>>>

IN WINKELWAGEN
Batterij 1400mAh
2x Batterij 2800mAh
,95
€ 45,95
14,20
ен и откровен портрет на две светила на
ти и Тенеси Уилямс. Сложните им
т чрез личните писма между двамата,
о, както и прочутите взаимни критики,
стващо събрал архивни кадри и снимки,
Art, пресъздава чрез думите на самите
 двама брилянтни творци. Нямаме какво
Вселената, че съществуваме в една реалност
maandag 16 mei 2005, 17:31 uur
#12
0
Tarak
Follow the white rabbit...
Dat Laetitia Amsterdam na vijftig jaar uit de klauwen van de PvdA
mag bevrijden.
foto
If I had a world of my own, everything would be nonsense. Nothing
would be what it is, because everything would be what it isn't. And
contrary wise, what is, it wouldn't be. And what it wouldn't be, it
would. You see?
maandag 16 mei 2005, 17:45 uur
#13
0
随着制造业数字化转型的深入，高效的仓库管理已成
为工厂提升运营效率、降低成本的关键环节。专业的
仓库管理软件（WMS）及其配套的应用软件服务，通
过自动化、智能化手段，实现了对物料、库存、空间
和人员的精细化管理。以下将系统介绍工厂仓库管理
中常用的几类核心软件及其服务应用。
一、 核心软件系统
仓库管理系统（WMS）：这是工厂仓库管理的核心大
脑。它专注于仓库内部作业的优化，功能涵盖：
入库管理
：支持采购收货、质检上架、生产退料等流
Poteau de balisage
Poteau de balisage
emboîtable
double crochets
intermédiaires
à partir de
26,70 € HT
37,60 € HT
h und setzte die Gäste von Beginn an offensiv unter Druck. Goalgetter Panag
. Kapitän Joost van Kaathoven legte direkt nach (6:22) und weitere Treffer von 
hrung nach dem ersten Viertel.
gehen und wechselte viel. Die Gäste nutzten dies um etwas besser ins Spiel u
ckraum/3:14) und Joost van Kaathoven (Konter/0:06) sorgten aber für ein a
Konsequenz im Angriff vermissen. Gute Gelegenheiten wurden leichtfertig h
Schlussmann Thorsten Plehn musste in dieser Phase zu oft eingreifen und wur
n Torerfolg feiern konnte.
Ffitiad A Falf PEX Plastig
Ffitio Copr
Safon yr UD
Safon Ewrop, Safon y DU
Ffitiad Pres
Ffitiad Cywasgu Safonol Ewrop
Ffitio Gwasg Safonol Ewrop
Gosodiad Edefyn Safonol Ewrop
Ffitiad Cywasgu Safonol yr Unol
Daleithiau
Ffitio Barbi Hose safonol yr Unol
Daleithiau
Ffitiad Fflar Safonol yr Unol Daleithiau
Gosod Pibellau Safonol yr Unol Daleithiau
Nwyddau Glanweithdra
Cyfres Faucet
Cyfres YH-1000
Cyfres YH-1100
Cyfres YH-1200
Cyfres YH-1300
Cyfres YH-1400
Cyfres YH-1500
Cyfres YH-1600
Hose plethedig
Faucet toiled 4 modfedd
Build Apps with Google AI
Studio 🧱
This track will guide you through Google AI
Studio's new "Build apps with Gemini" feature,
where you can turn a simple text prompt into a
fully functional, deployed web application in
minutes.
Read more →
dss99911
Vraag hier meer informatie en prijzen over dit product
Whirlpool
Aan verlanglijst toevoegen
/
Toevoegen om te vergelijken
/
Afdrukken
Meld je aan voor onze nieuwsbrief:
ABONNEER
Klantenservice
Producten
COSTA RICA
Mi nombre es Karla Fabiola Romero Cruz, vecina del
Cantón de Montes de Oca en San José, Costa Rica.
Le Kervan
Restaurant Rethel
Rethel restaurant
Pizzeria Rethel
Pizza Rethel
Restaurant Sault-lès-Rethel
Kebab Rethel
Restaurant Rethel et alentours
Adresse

<<<

Your reply should contain every entry, repeated exactly.

IN WINKELWAGEN
Batterij 1400mAh
2x Batterij 2800mAh
,95
€ 45,95
14,20
ен и откровен портрет на две светила на
ти и Тенеси Уилямс. Сложните им
т чрез личните писма между двамата,
о, както и прочутите взаимни критики,
стващо събрал архивни кадри и снимки,
Art, пресъздава чрез думите на самите
 двама брилянтни творци. Нямаме какво
Вселената, че съществуваме в една реалност
maandag 16 mei 2005, 17:31 uur
#12
0
Tarak
Follow the white rabbit...
Dat Laetitia Amsterdam na vijftig jaar uit de klauwen van de PvdA
mag bevrijden.
foto
If I had a world of my own, everything would be nonsense. Nothing
would be what it is, because everything would be what it isn't. And
contrary wise, what is, it wouldn't be. And what it wouldn't be, it
would. You see?
maandag 16 mei 2005, 17:45 uur
#13
0
随着制造业数字化转型的深入，高效的仓库管理已成
为工厂提升运营效率、降低成本的关键环节。专业的
仓库管理软件（WMS）及其配套的应用软件服务，通
过自动化、智能化手段，实现了对物料、库存、空间
和人员的精细化管理。以下将系统介绍工厂仓库管理
中常用的几类核心软件及其服务应用。
一、 核心软件系统
仓库管理系统（WMS）：这是工厂仓库管理的核心大
脑。它专注于仓库内部作业的优化，功能涵盖：
入库管理
：支持采购收货、质检上架、生产退料等流
Poteau de balisage
Poteau de balisage
emboîtable
double crochets
intermédiaires
à partir de
26,70 € HT
37,60 € HT
h und setzte die Gäste von Beginn an offensiv unter Druck. Goalgetter Panag
. Kapitän Joost van Kaathoven legte direkt nach (6:22) und weitere Treffer von 
hrung nach dem ersten Viertel.
gehen und wechselte viel. Die Gäste nutzten dies um etwas besser ins Spiel u
ckraum/3:14) und Joost van Kaathoven (Konter/0:06) sorgten aber für ein a
Konsequenz im Angriff vermissen. Gute Gelegenheiten wurden leichtfertig h
Schlussmann Thorsten Plehn musste in dieser Phase zu oft eingreifen und wur
n Torerfolg feiern konnte.
Ffitiad A Falf PEX Plastig
Ffitio Copr
Safon yr UD
Safon Ewrop, Safon y DU
Ffitiad Pres
Ffitiad Cywasgu Safonol Ewrop
Ffitio Gwasg Safonol Ewrop
Gosodiad Edefyn Safonol Ewrop
Ffitiad Cywasgu Safonol yr Unol
Daleithiau
Ffitio Barbi Hose safonol yr Unol
Daleithiau
Ffitiad Fflar Safonol yr Unol Daleithiau
Gosod Pibellau Safonol yr Unol Daleithiau
Nwyddau Glanweithdra
Cyfres Faucet
Cyfres YH-1000
Cyfres YH-1100
Cyfres YH-1200
Cyfres YH-1300
Cyfres YH-1400
Cyfres YH-1500
Cyfres YH-1600
Hose plethedig
Faucet toiled 4 modfedd
Build Apps with Google AI
Studio 🧱
This track will guide you through Google AI
Studio's new "Build apps with Gemini" feature,
where you can turn a simple text prompt into a
fully functional, deployed web application in
minutes.
Read more →
dss99911
Vraag hier meer informatie en prijzen over dit product
Whirlpool
Aan verlanglijst toevoegen
/
Toevoegen om te vergelijken
/
Afdrukken
Meld je aan voor onze nieuwsbrief:
ABONNEER
Klantenservice
Producten
COSTA RICA
Mi nombre es Karla Fabiola Romero Cruz, vecina del
Cantón de Montes de Oca en San José, Costa Rica.
Le Kervan
Restaurant Rethel
Rethel restaurant
Pizzeria Rethel
Pizza Rethel
Restaurant Sault-lès-Rethel
Kebab Rethel
Restaurant Rethel et alentours
Adresse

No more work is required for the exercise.